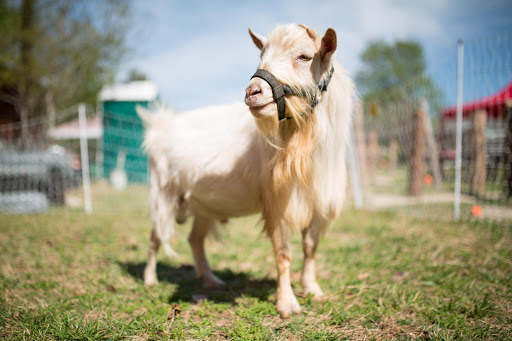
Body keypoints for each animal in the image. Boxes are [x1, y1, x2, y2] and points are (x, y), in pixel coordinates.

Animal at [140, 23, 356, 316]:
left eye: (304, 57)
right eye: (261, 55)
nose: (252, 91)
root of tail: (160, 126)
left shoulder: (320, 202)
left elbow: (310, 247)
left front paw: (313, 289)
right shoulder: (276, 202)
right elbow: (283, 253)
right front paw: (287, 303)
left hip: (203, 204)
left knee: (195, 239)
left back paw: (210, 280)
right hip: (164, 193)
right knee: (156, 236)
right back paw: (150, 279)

...

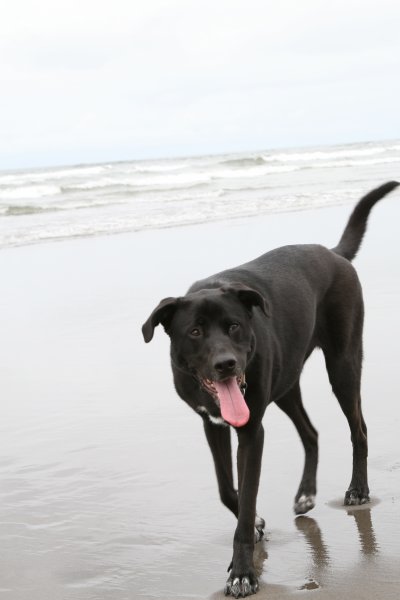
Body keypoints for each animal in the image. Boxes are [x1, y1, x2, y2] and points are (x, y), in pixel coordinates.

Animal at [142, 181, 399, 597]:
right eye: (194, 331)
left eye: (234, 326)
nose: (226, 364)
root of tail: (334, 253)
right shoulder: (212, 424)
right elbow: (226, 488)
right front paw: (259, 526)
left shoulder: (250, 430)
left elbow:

→ **About this task**: Above are the entries. Copy exactly the part that opens with the line containing "left shoulder: (320, 202)" and closes with the line containing "right back paw: (150, 279)", and no more.

→ **Solved problem**:
left shoulder: (320, 202)
left elbow: (310, 247)
left front paw: (313, 289)
right shoulder: (276, 202)
right elbow: (283, 253)
right front paw: (287, 303)
left hip: (203, 204)
left knee: (195, 239)
left back paw: (210, 280)
right hip: (164, 193)
right knee: (156, 236)
right back paw: (150, 279)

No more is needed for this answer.